Quote every entry below verbatim, keeping each character, symbol, and line break unchanged.

SUPPLIED INFORMATION>
+-------+

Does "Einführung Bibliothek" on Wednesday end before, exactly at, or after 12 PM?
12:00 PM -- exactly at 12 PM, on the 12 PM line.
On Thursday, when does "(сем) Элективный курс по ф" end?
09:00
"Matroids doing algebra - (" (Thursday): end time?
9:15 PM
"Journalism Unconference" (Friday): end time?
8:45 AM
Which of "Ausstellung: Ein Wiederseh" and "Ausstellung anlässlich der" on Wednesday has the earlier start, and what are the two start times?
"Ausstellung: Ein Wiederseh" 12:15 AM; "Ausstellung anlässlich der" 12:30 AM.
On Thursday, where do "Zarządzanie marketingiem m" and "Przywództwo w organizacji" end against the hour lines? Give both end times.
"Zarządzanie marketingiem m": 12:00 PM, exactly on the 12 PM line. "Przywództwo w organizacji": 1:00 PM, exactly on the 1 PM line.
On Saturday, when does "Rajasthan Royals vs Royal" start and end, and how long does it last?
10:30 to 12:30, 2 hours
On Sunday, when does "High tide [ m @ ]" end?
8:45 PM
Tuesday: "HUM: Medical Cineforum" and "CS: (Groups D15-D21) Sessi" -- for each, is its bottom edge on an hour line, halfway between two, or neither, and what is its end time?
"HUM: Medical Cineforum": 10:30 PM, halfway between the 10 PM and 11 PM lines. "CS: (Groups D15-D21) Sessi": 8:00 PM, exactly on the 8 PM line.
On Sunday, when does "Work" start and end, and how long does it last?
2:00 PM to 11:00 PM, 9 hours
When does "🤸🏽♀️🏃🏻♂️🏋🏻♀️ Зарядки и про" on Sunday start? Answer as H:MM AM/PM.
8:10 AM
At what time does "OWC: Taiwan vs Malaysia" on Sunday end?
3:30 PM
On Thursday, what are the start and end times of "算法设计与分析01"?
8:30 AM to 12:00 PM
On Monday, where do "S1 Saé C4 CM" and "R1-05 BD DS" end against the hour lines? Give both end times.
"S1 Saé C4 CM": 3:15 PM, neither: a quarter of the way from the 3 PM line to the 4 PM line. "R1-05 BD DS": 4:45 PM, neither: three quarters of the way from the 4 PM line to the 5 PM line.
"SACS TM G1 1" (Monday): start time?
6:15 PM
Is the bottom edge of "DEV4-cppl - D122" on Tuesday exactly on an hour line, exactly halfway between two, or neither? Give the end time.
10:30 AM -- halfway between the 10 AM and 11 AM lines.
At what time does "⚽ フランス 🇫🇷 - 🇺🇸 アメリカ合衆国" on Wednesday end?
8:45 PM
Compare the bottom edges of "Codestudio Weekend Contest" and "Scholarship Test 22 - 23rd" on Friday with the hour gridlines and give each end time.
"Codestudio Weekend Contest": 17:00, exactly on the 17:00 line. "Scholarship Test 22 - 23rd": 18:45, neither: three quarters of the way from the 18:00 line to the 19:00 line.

+-------+

FINISHED TASK>
Does "Einführung Bibliothek" on Wednesday end before, exactly at, or after 12 PM?
12:00 PM -- exactly at 12 PM, on the 12 PM line.
On Thursday, when does "(сем) Элективный курс по ф" end?
09:00
"Matroids doing algebra - (" (Thursday): end time?
9:15 PM
"Journalism Unconference" (Friday): end time?
8:45 AM
Which of "Ausstellung: Ein Wiederseh" and "Ausstellung anlässlich der" on Wednesday has the earlier start, and what are the two start times?
"Ausstellung: Ein Wiederseh" 12:15 AM; "Ausstellung anlässlich der" 12:30 AM.
On Thursday, where do "Zarządzanie marketingiem m" and "Przywództwo w organizacji" end against the hour lines? Give both end times.
"Zarządzanie marketingiem m": 12:00 PM, exactly on the 12 PM line. "Przywództwo w organizacji": 1:00 PM, exactly on the 1 PM line.
On Saturday, when does "Rajasthan Royals vs Royal" start and end, and how long does it last?
10:30 to 12:30, 2 hours
On Sunday, when does "High tide [ m @ ]" end?
8:45 PM
Tuesday: "HUM: Medical Cineforum" and "CS: (Groups D15-D21) Sessi" -- for each, is its bottom edge on an hour line, halfway between two, or neither, and what is its end time?
"HUM: Medical Cineforum": 10:30 PM, halfway between the 10 PM and 11 PM lines. "CS: (Groups D15-D21) Sessi": 8:00 PM, exactly on the 8 PM line.
On Sunday, when does "Work" start and end, and how long does it last?
2:00 PM to 11:00 PM, 9 hours
When does "🤸🏽♀️🏃🏻♂️🏋🏻♀️ Зарядки и про" on Sunday start? Answer as H:MM AM/PM.
8:10 AM
At what time does "OWC: Taiwan vs Malaysia" on Sunday end?
3:30 PM
On Thursday, what are the start and end times of "算法设计与分析01"?
8:30 AM to 12:00 PM
On Monday, where do "S1 Saé C4 CM" and "R1-05 BD DS" end against the hour lines? Give both end times.
"S1 Saé C4 CM": 3:15 PM, neither: a quarter of the way from the 3 PM line to the 4 PM line. "R1-05 BD DS": 4:45 PM, neither: three quarters of the way from the 4 PM line to the 5 PM line.
"SACS TM G1 1" (Monday): start time?
6:15 PM
Is the bottom edge of "DEV4-cppl - D122" on Tuesday exactly on an hour line, exactly halfway between two, or neither? Give the end time.
10:30 AM -- halfway between the 10 AM and 11 AM lines.
At what time does "⚽ フランス 🇫🇷 - 🇺🇸 アメリカ合衆国" on Wednesday end?
8:45 PM
Compare the bottom edges of "Codestudio Weekend Contest" and "Scholarship Test 22 - 23rd" on Friday with the hour gridlines and give each end time.
"Codestudio Weekend Contest": 17:00, exactly on the 17:00 line. "Scholarship Test 22 - 23rd": 18:45, neither: three quarters of the way from the 18:00 line to the 19:00 line.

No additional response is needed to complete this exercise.